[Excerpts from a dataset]
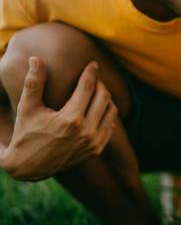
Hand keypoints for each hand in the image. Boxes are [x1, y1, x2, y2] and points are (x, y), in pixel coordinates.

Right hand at [3, 57, 117, 180]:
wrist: (28, 166)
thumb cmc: (26, 133)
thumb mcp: (27, 108)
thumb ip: (34, 82)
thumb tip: (36, 59)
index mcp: (70, 119)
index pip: (88, 87)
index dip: (91, 73)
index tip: (93, 64)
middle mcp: (85, 131)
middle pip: (103, 97)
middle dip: (100, 84)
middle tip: (93, 77)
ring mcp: (93, 142)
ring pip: (111, 110)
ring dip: (106, 98)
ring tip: (96, 91)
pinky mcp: (96, 149)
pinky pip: (110, 125)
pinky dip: (108, 113)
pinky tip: (99, 107)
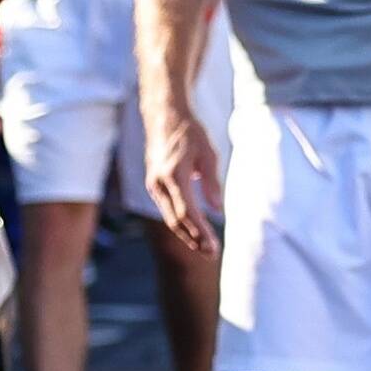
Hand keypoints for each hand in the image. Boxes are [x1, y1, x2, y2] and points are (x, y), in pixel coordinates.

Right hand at [147, 106, 224, 248]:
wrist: (163, 117)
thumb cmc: (190, 133)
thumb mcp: (208, 154)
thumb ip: (212, 182)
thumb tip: (217, 209)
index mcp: (174, 175)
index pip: (187, 212)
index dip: (200, 233)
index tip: (213, 247)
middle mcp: (159, 183)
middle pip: (176, 220)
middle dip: (194, 240)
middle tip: (212, 254)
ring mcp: (153, 184)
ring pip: (169, 217)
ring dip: (187, 235)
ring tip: (205, 249)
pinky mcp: (153, 184)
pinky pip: (167, 209)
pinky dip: (180, 223)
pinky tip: (194, 232)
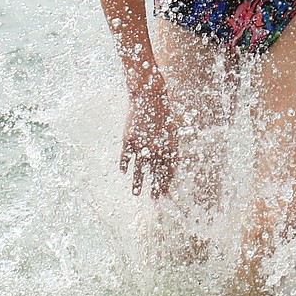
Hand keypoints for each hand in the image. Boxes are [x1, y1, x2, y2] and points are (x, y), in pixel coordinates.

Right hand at [120, 80, 177, 198]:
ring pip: (139, 170)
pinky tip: (123, 172)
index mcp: (169, 146)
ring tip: (136, 194)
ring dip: (138, 183)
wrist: (150, 98)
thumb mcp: (171, 130)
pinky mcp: (129, 140)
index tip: (164, 192)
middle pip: (156, 173)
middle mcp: (156, 148)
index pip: (169, 170)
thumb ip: (170, 146)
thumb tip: (170, 162)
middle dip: (155, 187)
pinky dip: (124, 165)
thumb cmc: (163, 113)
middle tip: (154, 198)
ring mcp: (142, 145)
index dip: (167, 182)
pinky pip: (126, 158)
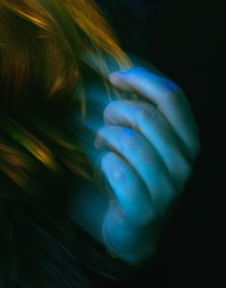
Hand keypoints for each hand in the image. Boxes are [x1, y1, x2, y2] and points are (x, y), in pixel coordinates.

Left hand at [91, 66, 198, 263]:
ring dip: (106, 138)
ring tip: (103, 146)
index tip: (114, 77)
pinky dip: (103, 164)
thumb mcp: (136, 132)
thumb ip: (129, 99)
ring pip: (129, 142)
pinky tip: (104, 168)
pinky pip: (118, 171)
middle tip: (105, 123)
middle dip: (115, 112)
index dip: (141, 79)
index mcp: (187, 138)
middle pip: (146, 116)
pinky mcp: (144, 208)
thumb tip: (100, 56)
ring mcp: (167, 187)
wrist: (128, 231)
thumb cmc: (130, 171)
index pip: (172, 96)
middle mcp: (184, 162)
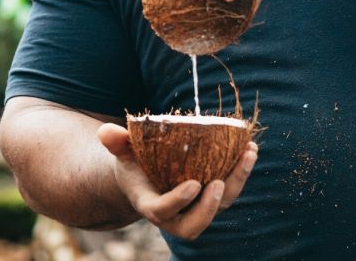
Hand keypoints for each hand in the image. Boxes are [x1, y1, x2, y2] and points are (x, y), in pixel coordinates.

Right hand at [97, 123, 257, 239]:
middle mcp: (176, 215)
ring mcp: (197, 208)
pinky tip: (249, 148)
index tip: (194, 184)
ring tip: (247, 154)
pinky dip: (241, 171)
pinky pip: (230, 190)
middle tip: (219, 183)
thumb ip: (116, 143)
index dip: (179, 201)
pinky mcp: (212, 198)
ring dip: (237, 182)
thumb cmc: (134, 164)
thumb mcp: (123, 153)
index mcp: (151, 206)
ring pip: (220, 206)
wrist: (147, 178)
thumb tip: (105, 131)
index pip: (164, 211)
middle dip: (209, 207)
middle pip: (195, 224)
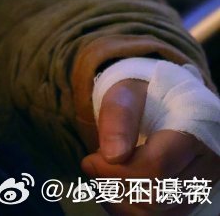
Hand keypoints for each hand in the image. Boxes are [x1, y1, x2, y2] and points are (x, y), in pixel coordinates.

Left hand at [81, 76, 219, 211]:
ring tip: (104, 176)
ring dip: (120, 201)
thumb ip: (118, 117)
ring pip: (158, 213)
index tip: (90, 160)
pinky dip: (129, 210)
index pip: (157, 165)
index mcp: (195, 131)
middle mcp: (208, 165)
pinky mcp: (190, 202)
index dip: (117, 169)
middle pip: (157, 195)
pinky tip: (115, 190)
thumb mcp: (126, 94)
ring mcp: (202, 188)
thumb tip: (112, 156)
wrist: (163, 107)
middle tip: (95, 166)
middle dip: (116, 185)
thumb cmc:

§ **WHAT IS NEEDED**:
Repeat the records above exactly, without any pictures.

§ **REPLY TO THE EXERCISE**:
Hand keypoints for each hand in the image. Boxes are [x1, y1, x2, y2] and points are (x, y), in pixel coordinates.

Right hand at [3, 57, 117, 180]:
wrist: (28, 166)
thumb cmc: (26, 133)
thumb mcp: (27, 108)
thumb ip: (34, 82)
thumb tip: (36, 59)
index mcp: (70, 119)
index pip: (88, 87)
index dip: (91, 73)
index tip: (93, 64)
middle mcp: (85, 131)
middle pip: (103, 97)
middle dip: (100, 84)
middle tip: (93, 77)
ring mcp: (93, 142)
ring pip: (111, 110)
ring dip: (106, 98)
ring tip: (96, 91)
pinky mcp: (96, 149)
pinky pip: (110, 125)
pinky dip: (108, 113)
pinky tip: (99, 107)
Hand keypoints for each hand in the image. Boxes are [x1, y1, x2, y2] and points are (x, y), in pixel coordinates.

Right hand at [147, 106, 224, 248]:
wrist: (163, 117)
thumb cmc: (190, 133)
thumb mcp: (208, 154)
thumb ip: (212, 182)
thumb tip: (217, 209)
index mcp: (174, 175)
index pip: (187, 212)
index dip: (200, 233)
index tip: (213, 247)
middle mcp: (159, 183)
middle pip: (176, 220)
middle dip: (194, 240)
middle tip: (212, 254)
ring mcp: (153, 184)
ring pip: (169, 217)
ring dip: (187, 235)
ring tip: (205, 249)
pinky mcp: (153, 184)
pinky pip: (167, 209)
pinky dip: (180, 223)
pinky tip: (194, 232)
Hand keypoints for each hand in the image. Boxes are [x1, y1, x2, y2] and points are (x, y), in pixel coordinates.

Right hand at [120, 80, 177, 198]:
ring pip: (139, 170)
pinky tip: (123, 172)
index mcp: (169, 146)
ring tip: (136, 194)
ring dip: (138, 183)
wrist: (150, 98)
thumb mcp: (171, 130)
pinky mcp: (129, 140)
index tip: (164, 192)
middle pip: (156, 173)
middle mcp: (156, 148)
index pip: (169, 170)
thumb ip: (170, 146)
thumb tip: (170, 162)
middle dip: (155, 187)
pinky dip: (124, 165)
thumb cmc: (163, 113)
middle tip: (154, 198)
ring mcp: (142, 145)
index dip: (167, 182)
pinky pip: (126, 158)
Hand keypoints for each hand in the image. Boxes are [x1, y1, x2, y2] and points are (x, y), in pixel coordinates.

Left hand at [91, 66, 198, 263]:
ring dip: (106, 138)
ring tip: (103, 146)
index tip: (114, 77)
pinky dip: (103, 164)
thumb mcp: (136, 132)
thumb ip: (129, 99)
ring pip: (129, 142)
pinky tip: (104, 168)
pinky pip: (118, 171)
middle tip: (105, 123)
middle dip: (115, 112)
index dip: (141, 79)
index mcp: (187, 138)
middle pip: (146, 116)
pinky mcp: (144, 208)
thumb tip: (100, 56)
ring mcp: (167, 187)
wrist: (128, 231)
thumb cmc: (130, 171)
index pip: (172, 96)
middle mcp: (184, 162)
Hand keypoints for each hand in the image. Boxes are [x1, y1, x2, y2] and points are (x, y), in pixel coordinates.

Right hand at [97, 123, 257, 239]:
middle mcp: (176, 215)
ring mcp: (197, 208)
pinky tip: (249, 148)
index tip: (194, 184)
ring tip: (247, 154)
pinky dip: (241, 171)
pinky pip: (230, 190)
middle tip: (219, 183)
thumb ip: (116, 143)
index dip: (179, 201)
pinky mcp: (212, 198)
ring dip: (237, 182)
thumb cmc: (134, 164)
thumb mcp: (123, 153)
index mcp: (151, 206)
ring pip: (220, 206)
wrist: (147, 178)
thumb tip: (105, 131)
index pip: (164, 211)
middle dip: (209, 207)
middle pip: (195, 224)
Hand keypoints for each hand in the image. Boxes are [x1, y1, x2, y2] and points are (x, y), in pixel coordinates.

Left hand at [81, 76, 219, 211]:
ring tip: (104, 176)
ring dip: (120, 201)
thumb ip: (118, 117)
ring pip: (158, 213)
index tip: (90, 160)
pinky dip: (129, 210)
index pip: (157, 165)
index mcp: (195, 131)
middle mcp: (208, 165)
pinky mcp: (190, 202)
index dip: (117, 169)
middle pip: (157, 195)
pinky tip: (115, 190)
thumb mcp: (126, 94)
ring mcp: (202, 188)
thumb tip: (112, 156)
wrist: (163, 107)
middle tip: (95, 166)
middle dip: (116, 185)
thumb cmc:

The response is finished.